▸ WHAT NEEDS TO BE DONE
Rewrite the lines from the one containing "Подпишись на меня в Телеге" through the last line, swapping "Anekdoten" for "Geschichten" and keeping everything else the same. Leave the pictures out.

[SUPPLIED DATA Boundary: Start]

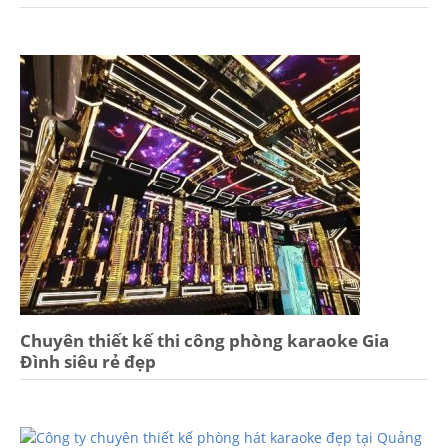
Chuyên thiết kế thi công phòng karaoke Gia
Đình siêu rẻ đẹp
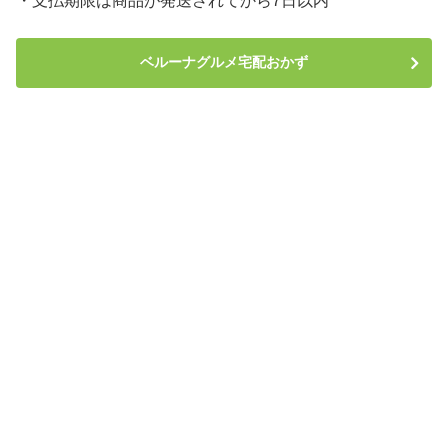
・支払期限は商品が発送されてから7日以内
ベルーナグルメ宅配おかず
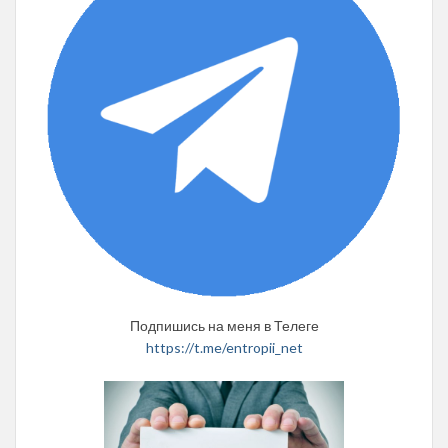
Подпишись на меня в Телеге
https://t.me/entropii_net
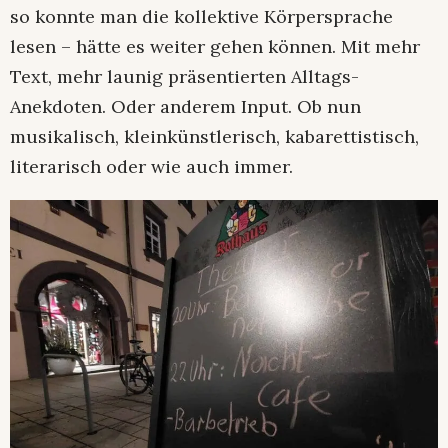
so konnte man die kollektive Körpersprache
lesen – hätte es weiter gehen können. Mit mehr
Text, mehr launig präsentierten Alltags-
Anekdoten. Oder anderem Input. Ob nun
musikalisch, kleinkünstlerisch, kabarettistisch,
literarisch oder wie auch immer.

[SUPPLIED DATA Boundary: End]

▸ SOLUTION TO THIS EXERCISE
Подпишись на меня в Телеге
https://t.me/entropii_net
so konnte man die kollektive Körpersprache
lesen – hätte es weiter gehen können. Mit mehr
Text, mehr launig präsentierten Alltags-
Geschichten. Oder anderem Input. Ob nun
musikalisch, kleinkünstlerisch, kabarettistisch,
literarisch oder wie auch immer.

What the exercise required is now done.